Los 900.000 euros del IPC para proteger el valor de las medallas paralímpicas
Víctor García
julio 10, 2026

El Comité Paralímpico Internacional ha concedido 900.000 euros a seis proyectos de investigación sobre clasificación, una inversión que afecta directamente a la imagen y credibilidad de sus competiciones y al valor de cada medalla paralímpica. El dinero no irá a los deportistas que suban al podio, sino a reforzar el sistema que debe garantizar que todos compitan en condiciones justas. Es decir, a la salud del propio sistema deportivo.
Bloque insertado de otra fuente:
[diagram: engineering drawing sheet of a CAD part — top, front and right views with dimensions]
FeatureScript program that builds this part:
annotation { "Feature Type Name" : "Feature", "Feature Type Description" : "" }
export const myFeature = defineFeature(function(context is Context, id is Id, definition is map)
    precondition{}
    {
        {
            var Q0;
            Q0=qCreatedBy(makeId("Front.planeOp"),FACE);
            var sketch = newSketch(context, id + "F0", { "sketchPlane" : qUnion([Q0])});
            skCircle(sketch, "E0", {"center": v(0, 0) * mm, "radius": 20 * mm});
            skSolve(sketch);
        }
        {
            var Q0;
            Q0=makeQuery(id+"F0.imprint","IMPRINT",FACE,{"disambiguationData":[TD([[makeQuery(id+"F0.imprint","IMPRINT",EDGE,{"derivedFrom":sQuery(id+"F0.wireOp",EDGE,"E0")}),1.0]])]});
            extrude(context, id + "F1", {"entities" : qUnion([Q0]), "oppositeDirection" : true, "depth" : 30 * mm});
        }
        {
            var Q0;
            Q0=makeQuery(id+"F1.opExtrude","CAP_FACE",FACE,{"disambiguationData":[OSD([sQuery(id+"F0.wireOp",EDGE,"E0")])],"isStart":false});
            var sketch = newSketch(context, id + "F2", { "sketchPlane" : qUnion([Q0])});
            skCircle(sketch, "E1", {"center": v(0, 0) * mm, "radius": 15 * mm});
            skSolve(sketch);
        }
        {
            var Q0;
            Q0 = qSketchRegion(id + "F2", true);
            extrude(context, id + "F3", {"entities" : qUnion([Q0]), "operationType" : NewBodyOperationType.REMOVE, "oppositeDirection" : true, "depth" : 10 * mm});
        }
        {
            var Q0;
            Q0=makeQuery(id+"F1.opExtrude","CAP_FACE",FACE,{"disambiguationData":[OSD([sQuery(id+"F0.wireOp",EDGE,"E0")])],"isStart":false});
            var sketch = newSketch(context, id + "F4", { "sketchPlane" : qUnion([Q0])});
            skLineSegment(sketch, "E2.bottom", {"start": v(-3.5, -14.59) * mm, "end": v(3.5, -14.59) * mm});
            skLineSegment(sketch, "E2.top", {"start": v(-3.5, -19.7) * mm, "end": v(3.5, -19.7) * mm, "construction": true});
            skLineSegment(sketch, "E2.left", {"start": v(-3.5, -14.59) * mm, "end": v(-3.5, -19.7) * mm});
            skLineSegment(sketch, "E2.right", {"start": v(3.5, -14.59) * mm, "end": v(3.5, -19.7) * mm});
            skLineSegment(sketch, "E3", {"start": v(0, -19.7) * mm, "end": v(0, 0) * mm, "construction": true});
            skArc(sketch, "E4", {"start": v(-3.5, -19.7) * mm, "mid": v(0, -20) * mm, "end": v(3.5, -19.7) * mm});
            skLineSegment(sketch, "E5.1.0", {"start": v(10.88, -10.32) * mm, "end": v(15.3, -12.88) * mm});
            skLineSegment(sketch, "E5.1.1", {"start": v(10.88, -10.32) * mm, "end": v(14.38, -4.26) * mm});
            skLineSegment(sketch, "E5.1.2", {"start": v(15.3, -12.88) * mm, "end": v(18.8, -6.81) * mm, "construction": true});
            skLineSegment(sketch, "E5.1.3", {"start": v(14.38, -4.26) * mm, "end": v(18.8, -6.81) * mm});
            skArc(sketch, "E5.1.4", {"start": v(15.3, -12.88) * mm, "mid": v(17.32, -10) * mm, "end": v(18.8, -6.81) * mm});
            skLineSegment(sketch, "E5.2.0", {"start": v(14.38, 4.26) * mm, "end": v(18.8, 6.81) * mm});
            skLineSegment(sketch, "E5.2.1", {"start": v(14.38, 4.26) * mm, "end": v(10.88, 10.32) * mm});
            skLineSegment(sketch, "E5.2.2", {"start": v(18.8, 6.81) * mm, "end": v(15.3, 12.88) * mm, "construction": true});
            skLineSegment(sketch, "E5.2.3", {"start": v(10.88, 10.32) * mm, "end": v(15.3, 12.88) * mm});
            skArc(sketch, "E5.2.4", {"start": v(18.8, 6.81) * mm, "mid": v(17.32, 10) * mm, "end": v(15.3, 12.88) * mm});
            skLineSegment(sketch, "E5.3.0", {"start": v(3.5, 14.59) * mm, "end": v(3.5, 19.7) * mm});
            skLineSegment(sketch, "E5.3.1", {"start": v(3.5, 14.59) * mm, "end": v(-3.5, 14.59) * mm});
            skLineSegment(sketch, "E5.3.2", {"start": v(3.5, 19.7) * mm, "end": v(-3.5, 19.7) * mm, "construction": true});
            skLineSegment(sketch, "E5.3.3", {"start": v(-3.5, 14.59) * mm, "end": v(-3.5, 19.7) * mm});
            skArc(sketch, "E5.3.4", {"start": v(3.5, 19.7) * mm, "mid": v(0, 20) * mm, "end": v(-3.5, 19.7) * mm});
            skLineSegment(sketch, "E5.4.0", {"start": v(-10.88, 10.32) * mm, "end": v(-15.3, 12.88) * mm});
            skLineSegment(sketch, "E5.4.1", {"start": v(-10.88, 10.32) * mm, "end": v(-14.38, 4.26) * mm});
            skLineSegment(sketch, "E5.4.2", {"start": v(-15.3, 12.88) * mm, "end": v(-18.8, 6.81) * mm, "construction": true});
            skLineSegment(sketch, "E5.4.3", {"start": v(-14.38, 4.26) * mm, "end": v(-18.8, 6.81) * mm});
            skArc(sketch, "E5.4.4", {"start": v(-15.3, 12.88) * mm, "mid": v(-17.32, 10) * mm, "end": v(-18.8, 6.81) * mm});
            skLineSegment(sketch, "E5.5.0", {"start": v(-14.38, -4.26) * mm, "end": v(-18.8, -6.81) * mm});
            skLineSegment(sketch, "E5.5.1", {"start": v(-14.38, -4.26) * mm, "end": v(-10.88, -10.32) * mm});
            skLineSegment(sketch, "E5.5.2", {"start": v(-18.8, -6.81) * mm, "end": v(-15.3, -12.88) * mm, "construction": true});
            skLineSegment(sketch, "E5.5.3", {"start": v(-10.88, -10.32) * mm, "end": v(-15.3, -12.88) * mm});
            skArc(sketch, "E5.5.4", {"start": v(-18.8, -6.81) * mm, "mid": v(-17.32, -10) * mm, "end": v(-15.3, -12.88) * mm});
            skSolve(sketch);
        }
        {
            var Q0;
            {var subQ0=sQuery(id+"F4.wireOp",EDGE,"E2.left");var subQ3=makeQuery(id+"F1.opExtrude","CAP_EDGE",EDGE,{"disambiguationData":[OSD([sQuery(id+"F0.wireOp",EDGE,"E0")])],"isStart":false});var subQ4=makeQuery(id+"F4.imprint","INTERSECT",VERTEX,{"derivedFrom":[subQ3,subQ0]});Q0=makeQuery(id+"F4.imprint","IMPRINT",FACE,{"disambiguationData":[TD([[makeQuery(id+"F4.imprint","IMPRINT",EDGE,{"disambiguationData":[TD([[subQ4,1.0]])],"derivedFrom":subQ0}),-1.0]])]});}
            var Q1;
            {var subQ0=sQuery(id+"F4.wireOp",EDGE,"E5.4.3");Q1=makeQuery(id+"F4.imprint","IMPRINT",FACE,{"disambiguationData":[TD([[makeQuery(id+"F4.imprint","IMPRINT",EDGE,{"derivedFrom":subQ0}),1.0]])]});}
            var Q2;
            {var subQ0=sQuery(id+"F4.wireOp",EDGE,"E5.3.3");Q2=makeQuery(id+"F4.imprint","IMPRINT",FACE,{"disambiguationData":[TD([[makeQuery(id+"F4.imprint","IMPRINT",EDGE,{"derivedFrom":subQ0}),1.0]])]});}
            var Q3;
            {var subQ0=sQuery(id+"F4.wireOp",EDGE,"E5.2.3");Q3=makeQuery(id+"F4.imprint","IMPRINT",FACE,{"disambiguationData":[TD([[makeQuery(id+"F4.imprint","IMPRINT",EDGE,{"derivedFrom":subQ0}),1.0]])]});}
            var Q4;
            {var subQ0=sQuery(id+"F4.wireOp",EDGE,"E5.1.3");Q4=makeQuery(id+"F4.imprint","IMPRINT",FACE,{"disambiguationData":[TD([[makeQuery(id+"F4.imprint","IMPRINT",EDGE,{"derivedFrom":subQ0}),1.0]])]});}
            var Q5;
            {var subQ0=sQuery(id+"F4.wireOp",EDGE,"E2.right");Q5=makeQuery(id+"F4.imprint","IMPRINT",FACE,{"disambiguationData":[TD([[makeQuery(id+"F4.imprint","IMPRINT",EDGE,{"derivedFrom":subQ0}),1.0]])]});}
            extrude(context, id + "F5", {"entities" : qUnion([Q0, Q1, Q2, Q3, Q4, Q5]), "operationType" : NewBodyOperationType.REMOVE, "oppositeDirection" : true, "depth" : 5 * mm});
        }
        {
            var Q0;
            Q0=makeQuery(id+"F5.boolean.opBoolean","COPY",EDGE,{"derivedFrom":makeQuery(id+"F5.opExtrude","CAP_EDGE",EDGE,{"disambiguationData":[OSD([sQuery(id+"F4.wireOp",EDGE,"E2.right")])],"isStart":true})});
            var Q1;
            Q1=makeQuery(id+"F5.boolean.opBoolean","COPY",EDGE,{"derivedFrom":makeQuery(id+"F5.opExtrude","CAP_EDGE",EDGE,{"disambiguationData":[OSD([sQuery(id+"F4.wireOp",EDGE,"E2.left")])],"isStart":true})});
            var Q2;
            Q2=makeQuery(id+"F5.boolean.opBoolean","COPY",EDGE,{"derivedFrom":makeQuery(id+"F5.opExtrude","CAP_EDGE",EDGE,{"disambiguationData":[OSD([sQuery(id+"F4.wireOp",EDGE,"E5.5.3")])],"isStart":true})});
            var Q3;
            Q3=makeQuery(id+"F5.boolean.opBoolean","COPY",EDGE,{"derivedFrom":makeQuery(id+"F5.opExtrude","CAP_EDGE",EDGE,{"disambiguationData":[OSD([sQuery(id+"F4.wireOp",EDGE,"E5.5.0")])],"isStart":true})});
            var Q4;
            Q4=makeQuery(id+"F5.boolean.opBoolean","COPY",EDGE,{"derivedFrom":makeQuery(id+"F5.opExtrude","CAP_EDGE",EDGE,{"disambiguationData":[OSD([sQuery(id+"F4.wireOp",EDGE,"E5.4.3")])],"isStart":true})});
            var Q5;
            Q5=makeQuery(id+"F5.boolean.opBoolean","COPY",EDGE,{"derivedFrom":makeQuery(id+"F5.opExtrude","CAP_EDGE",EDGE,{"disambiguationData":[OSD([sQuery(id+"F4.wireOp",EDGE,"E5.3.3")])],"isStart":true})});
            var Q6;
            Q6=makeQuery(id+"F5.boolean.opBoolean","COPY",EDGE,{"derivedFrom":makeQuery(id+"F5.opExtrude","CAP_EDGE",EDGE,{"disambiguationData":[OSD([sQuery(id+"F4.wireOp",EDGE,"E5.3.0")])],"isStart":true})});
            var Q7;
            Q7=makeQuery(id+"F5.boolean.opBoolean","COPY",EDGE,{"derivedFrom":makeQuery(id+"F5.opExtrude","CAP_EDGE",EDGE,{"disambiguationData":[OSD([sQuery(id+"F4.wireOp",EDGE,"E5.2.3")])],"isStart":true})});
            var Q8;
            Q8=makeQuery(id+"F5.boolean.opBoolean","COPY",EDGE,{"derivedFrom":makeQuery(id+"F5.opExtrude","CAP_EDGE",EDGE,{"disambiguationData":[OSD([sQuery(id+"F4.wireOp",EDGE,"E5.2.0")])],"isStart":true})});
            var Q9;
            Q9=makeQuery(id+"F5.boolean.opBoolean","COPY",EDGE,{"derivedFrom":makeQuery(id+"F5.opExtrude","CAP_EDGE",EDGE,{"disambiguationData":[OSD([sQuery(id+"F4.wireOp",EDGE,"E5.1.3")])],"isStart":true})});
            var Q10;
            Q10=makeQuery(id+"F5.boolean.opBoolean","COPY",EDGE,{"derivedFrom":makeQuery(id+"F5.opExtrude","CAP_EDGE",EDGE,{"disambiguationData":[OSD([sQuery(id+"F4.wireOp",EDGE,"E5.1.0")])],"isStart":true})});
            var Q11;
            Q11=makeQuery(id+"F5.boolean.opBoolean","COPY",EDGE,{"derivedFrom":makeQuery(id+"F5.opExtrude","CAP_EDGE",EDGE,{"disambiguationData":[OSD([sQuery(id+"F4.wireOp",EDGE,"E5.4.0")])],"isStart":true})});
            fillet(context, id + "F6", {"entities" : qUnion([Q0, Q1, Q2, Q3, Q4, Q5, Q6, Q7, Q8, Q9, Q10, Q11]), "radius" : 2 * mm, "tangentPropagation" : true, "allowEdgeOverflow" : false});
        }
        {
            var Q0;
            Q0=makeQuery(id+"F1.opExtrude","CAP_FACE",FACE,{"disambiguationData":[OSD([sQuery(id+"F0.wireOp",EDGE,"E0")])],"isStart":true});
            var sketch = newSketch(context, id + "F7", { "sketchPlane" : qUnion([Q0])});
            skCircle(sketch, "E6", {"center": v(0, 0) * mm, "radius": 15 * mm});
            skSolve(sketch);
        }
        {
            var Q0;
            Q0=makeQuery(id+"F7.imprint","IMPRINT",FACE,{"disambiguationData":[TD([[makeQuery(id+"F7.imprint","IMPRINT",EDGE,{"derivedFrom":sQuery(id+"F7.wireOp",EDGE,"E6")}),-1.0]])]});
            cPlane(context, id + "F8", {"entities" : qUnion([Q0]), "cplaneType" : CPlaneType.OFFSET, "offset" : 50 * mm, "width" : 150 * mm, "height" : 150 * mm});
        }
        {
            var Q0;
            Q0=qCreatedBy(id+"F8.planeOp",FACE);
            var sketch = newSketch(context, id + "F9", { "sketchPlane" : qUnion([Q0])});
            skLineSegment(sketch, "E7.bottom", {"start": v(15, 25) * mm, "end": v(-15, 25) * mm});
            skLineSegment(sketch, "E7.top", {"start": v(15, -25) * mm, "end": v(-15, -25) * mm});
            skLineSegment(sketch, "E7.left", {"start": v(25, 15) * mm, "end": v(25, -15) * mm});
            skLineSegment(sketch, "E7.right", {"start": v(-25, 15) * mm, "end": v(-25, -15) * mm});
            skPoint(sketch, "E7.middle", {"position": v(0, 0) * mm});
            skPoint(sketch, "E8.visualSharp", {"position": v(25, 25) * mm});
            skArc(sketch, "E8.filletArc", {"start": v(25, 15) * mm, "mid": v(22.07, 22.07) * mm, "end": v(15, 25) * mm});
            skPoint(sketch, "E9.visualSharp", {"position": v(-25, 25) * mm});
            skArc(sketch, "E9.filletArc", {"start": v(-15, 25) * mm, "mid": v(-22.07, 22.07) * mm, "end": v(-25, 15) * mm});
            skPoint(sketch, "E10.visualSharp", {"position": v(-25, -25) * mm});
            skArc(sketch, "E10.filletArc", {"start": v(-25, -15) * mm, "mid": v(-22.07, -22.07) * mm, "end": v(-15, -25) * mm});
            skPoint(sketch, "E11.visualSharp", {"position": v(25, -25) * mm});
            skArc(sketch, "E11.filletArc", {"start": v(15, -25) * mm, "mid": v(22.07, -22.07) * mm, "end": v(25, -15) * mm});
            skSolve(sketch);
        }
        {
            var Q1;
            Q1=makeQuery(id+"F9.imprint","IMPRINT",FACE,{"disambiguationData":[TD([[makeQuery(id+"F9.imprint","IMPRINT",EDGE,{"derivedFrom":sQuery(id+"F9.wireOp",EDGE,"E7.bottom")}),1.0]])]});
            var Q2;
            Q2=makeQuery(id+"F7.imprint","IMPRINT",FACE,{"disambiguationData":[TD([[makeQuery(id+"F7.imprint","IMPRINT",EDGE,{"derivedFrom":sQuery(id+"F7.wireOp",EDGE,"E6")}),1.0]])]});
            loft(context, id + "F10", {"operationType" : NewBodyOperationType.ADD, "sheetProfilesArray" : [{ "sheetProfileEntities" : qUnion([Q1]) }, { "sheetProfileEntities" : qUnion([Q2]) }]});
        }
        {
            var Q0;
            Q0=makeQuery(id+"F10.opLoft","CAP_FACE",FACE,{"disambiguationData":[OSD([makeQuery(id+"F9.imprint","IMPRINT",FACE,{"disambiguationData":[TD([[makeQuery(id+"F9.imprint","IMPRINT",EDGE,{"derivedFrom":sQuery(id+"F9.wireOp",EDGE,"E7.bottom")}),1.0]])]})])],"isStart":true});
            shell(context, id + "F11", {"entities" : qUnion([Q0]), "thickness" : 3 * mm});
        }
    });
Las ayudas forman parte del programa Sport for Mobility, financiado por Toyota Mobility Foundation, y se destinarán a investigaciones sobre discapacidad física, intelectual y visual. Los proyectos tendrán una duración de entre 12 y 31 meses y podrán recibir hasta 250.000 euros cada uno. El objetivo es ampliar la base científica sobre la que se toman las decisiones de clasificación en los diferentes deportes paralímpicos.

La clasificación no es un asunto secundario

En el deporte paralímpico, la clasificación determina qué deportistas pueden competir entre sí según el impacto que tiene su discapacidad sobre el rendimiento en una disciplina concreta. No se trata únicamente de agrupar diagnósticos médicos, sino de reducir al máximo esa influencia para que el resultado dependa del talento, la preparación y la ejecución deportiva.

Por eso, cualquier duda sobre el sistema puede terminar afectando a toda la competición. Una clasificación incorrecta no solo modifica las posibilidades de un deportista. También puede condicionar una final, alterar un podio y poner bajo sospecha una medalla. El propio IPC considera la clasificación la piedra angular del deporte paralímpico, y estos seis proyectos buscan reforzar precisamente el conocimiento científico que sostiene sus decisiones.

El director ejecutivo del IPC, Mike Peters, destacó el nivel “excepcional” de las candidaturas y la colaboración entre federaciones e instituciones académicas. La directora de Clasificación, Tea Cisic, señaló además el creciente interés de las organizaciones deportivas y de la comunidad científica, aunque reconoció que la calidad de las propuestas debía equilibrarse con las prioridades del IPC y el dinero disponible.

Otra forma de repartir el dinero de los Juegos

La decisión llega en un momento en el que el Movimiento Olímpico debate cada vez más sobre cómo recompensar económicamente a sus deportistas. World Athletics abrió una nueva vía en París 2024 al pagar 50.000 dólares por cada una de las 48 medallas de oro del atletismo, con una inversión total de 2,4 millones de dólares. En Los Ángeles 2028 también premiará las platas y los bronces, aunque todavía no ha concretado las cantidades.

El COI ha elegido un modelo diferente. A partir de Milano Cortina 2026, cada deportista que participe en unos Juegos podrá recibir una ayuda de 10.000 dólares para apoyar su carrera o su transición profesional. El programa contará con un fondo de 140 millones de dólares por Juegos Olímpicos y no dependerá del resultado final. El criterio será haber llegado a los Juegos.

La idea es casi opuesta a la de premiar únicamente las medallas. No distingue entre el campeón y quien termina en la última posición, porque entiende que convertirse en deportista olímpico ya representa un resultado. En algún momento hay que situar la línea y la participación parece un punto razonable para reconocer años de entrenamiento, gastos y renuncias.

El IPC ha colocado esa línea en otro lugar. Sus 900.000 euros no premiarán ni el podio ni la participación, sino las condiciones en las que se decide el resultado. Es una inversión menos visible que entregar un cheque a un campeón, pero especialmente importante en el deporte paralímpico: antes de pagar una medalla, hay que garantizar que esa medalla se ha disputado bajo un sistema justo, comprensible y científico.